What’s this? Synths? Drum machines? Auto-tune? Have the emo punks gone full-on pop? Of course not. Twenty-three seconds into opener Some Kind Of Disaster, the bassline kicks in and All Time Low sound as wonderfully, angstily, triumphantly melodic as ever. Throw back the curtains, open the windows and let Wake Up, Sunshine in. It’s a joyous shot of caffeinated pop punk that’ll kick start any day.
Matthew Stephen Ward (aka the Him in She & Him) has a voice like a friendly ghost: simultaneously haunting and endlessly comforting. Right from the off, his 11th solo record buys into this aesthetic. Opening track Migration Of Souls sounds like its coming from the bottom of a well, while Heaven’s Nail And Hammer is buoyed along by an ethereal croon that seems beamed in across time.
The follow-up to 2018’s Us looks set to continue Lorely Rodriguez’s reinterpretation of pop. The synths have taken on an unashamed club angle, from the house-infused beats of lead single Give Me Another Chance to the quirky minimalist electronica of the hedonistic Love Is A Drug. I’m Your Empress Of promises innovative dancefloor pop at its best, and – if previous releases are anything to go on – a fair few surprises.
No band has managed to change and stay the same quite like The Strokes. Bad Decisions takes the jittery new wave of their debut and adds an early 80s jangle that calls to mind Senseless Things and R.E.M. In other words, it’s a cracker. At The Door leans on the synths that have become more prevalent over the years, propping up a stunning vocal performance from Casablancas. All the signs point towards most diverse record yet and their best since Room On Fire.
The former Walkmen leader releases his fourth “solo” record this month, following on from his stellar 2016 collaboration with Rostam Batmanglij. He’s teased three songs from the album already, each accompanied by short films featuring Leithauser alongside Ethan Hawke, Maggie Rogers and Sienna Miller. Atmospheric, hypnotic and enticingly personal, this could well be his best work since the heyday of his old wrecking crew.

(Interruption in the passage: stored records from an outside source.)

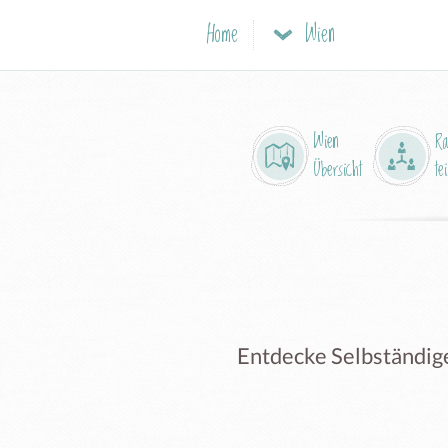
Home
Wien
Wien
R
Übersicht
tei
Entdecke Selbständige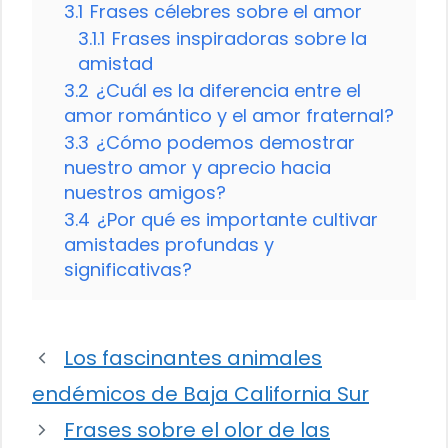
3.1
Frases célebres sobre el amor
3.1.1
Frases inspiradoras sobre la
amistad
3.2
¿Cuál es la diferencia entre el
amor romántico y el amor fraternal?
3.3
¿Cómo podemos demostrar
nuestro amor y aprecio hacia
nuestros amigos?
3.4
¿Por qué es importante cultivar
amistades profundas y
significativas?
Los fascinantes animales
endémicos de Baja California Sur
Frases sobre el olor de las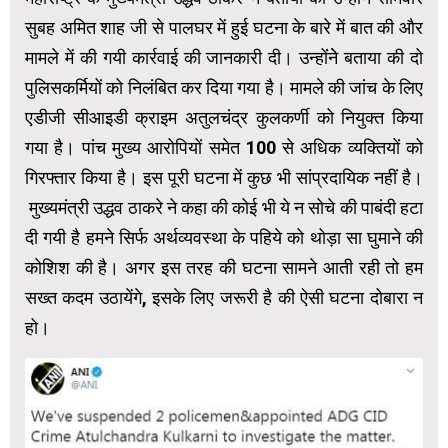
सुबह अमित शाह जी से पालघर में हुई घटना के बारे में बात की और
मामले में की गयी कार्रवाई की जानकारी दी। उन्‍होंंनेे बताया की दो
पुलिसकर्मियों को निलंबित कर दिया गया है। मामले की जांच के लिए
एडीजी सीआइडी क्राइम अतुलचंद्र कुलकर्णी को नियुक्त किया
गया है। पांच मुख्य आरोपियों समेत 100 से अधिक व्यक्तियों को
गिरफ्तार किया है। इस पूरी घटना में कुछ भी सांप्रदायिक नहीं है।
मुख्‍यमंत्री उद्धव ठाकरे ने कहा की कोई भी ये न सोचे की पाबंदी हटा
दी गयी है हमने सिर्फ अर्थव्यवस्था के पहिये को थोड़ा सा घुमाने की
कोशिश की है। अगर इस तरह की घटना सामने आती रही तो हम
सख्‍त कदम उठायेंगे, इसके लिए जरूरी है की ऐसी घटना दोबारा न
हो।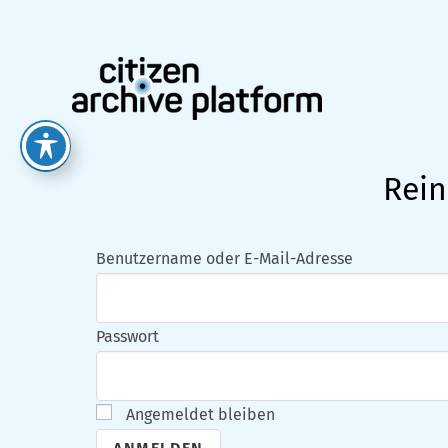
Zum
Inhalt
springen
Rein
Benutzername oder E-Mail-Adresse
Passwort
Angemeldet bleiben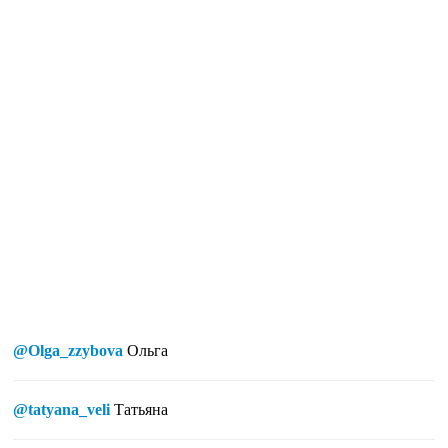
@Olga_zzybova
Ольга
@tatyana_veli
Татьяна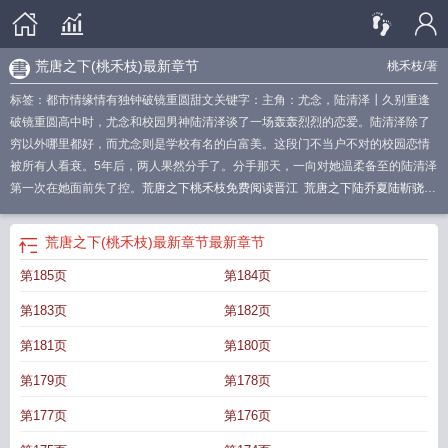
荒唐之下(桃禾枝)最新章节
桃禾枝
/著
标签：都市情缘情有独钟破镜重圆甜文关键字：主角：尤念，陆清泽┃久别重逢
破镜重圆高中时，尤念和校园男神陆清泽谈了一场轰轰烈烈的恋爱。陆清泽除了
穷以外哪里都好，而尤念则是学校有名的白富美。这段门不当户不对的校园恋情
被所有人看衰。5年后，两人果然分手了。分手那天，一向对她温柔备至的陆清泽
第一次在她面前失了控。
荒唐之下桃禾枝免费阅读晋江
荒唐之下陆乔夏陆靳骁免
费阅读
荒唐之下推文
荒唐之下晋江市文学城
荒唐之下晋江
荒唐之下桃禾枝百
度
荒唐之下在线阅读
荒唐之下番外
荒唐之下简介
荒唐之下全文免费阅读晋
荒唐之下(桃禾枝)最新章节
最新章节
江
荒唐之下全文免费阅读桃禾枝
荒唐之下 剧透
荒唐之下乔夏陆靳骁
荒唐之下
第185页
第184页
乔夏陆靳骁最新章节更新时
荒唐之下好看吗
荒唐之下乔夏陆佳萱
荒唐之下逆水
寒
荒唐之下电子书TXT
荒唐之下陆清泽全文免费阅读
荒唐之下(桃禾枝)最新章
第183页
第182页
节
荒唐之下乔夏
荒唐之下讲的什么
荒唐之下相似剧情的
荒唐之下乔夏免费阅
读
荒唐之下2k
荒唐之下桃禾枝讲的什么
荒唐之下by尤念
荒唐之下桃禾枝讲了
第181页
第180页
什么
荒唐之下盘
荒唐之下桃禾枝免费阅读
荒唐之下类似的
荒唐之下TXT
荒唐
第179页
第178页
之下陆靳骁乔夏
荒唐 之下
荒唐之下全文免费阅读晋江手机版
荒唐之下全文免
费阅读桃禾枝百度
荒唐之下全文阅读桃禾枝
荒唐之下免费
荒唐之下 作者桃禾
第177页
第176页
枝
荒唐之下免费阅读
荒唐之下桃禾枝
荒唐之下 乔夏
荒唐之下晋江文学城
荒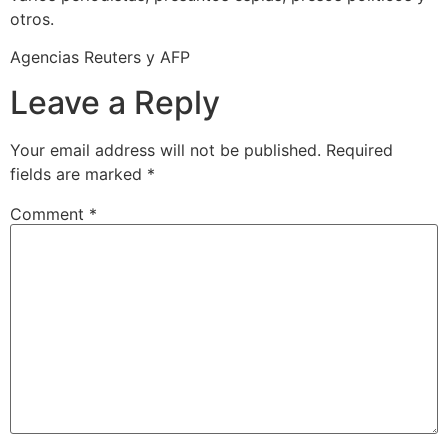
otros.
Agencias Reuters y AFP
Leave a Reply
Your email address will not be published.
Required
fields are marked
*
Comment
*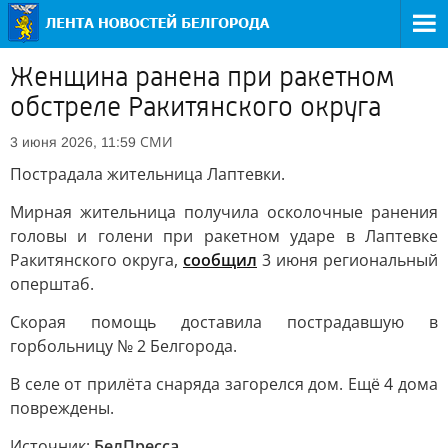
Женщина ранена при ракетном
обстреле Ракитянского округа
СМИ
3 июня 2026, 11:59
Пострадала жительница Лаптевки.
Мирная жительница получила осколочные ранения
головы и голени при ракетном ударе в Лаптевке
Ракитянского округа,
сообщил
3 июня региональный
оперштаб.
Скорая помощь доставила пострадавшую в
горбольницу № 2 Белгорода.
В селе от прилёта снаряда загорелся дом. Ещё 4 дома
повреждены.
Источник:
БелПресса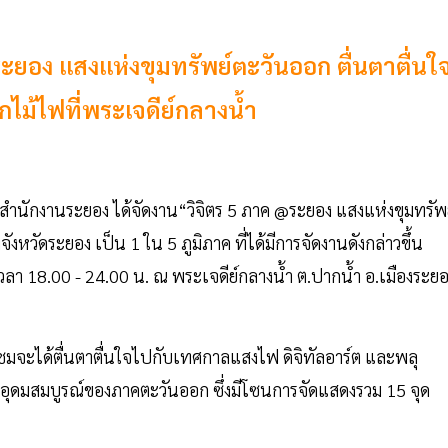
ยอง แสงแห่งขุมทรัพย์ตะวันออก ตื่นตาตื่นใ
ไม้ไฟที่พระเจดีย์กลางน้ำ
สำนักงานระยอง ได้จัดงาน“วิจิตร 5 ภาค @ระยอง แสงแห่งขุมทรัพ
หวัดระยอง เป็น 1 ใน 5 ภูมิภาค ที่ได้มีการจัดงานดังกล่าวขึ้น
่เวลา 18.00 - 24.00 น. ณ พระเจดีย์กลางน้ำ ต.ปากน้ำ อ.เมืองระย
มจะได้ตื่นตาตื่นใจไปกับเทศกาลแสงไฟ ดิจิทัลอาร์ต และพลุ
อุดมสมบูรณ์ของภาคตะวันออก ซึ่งมีโซนการจัดแสดงรวม 15 จุด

Gerry Cinnamon hasn’t stood still for a moment since his debut Erratic Cinematic saw him rival Lewis Capaldi for the title of most beloved Scottish bloke with a guitar. In the three years since that record landed, word of mouth and a tireless work ethic have propelled Cinnamon from high point to high point. It’s a wonder he found time to record a whole new record but he has and, from singalong opener Canter right through to the end, it’s guaranteed to cement his stardom.
Recorded at Hull City Hall in 2019, Liam’s take on the venerable stripped-back institution is anything but stripped-back. Gallagher cherry picks from his extensive back catalogue, both solo and Oasis, even throwing in the rarely aired Sad Song from Definitely Maybe, but the vibe is boisterous and collaborative, rather than sombre and sparse.
The revered alt-country songstress returns with an oak-aged, stone-washed record that has sawdust and grit running through its veins. It’s been 22 years since Lucinda released one of the defining Americana records, Car Wheels On A Gravel Road, but she’s not slowing down. You Can’t Rule Me sounds like one hell of a warning shot to anyone who might try, while Man Without A Soul is steeped in marvellous melodrama. Good Souls Better Angels is everything that’s right about country music.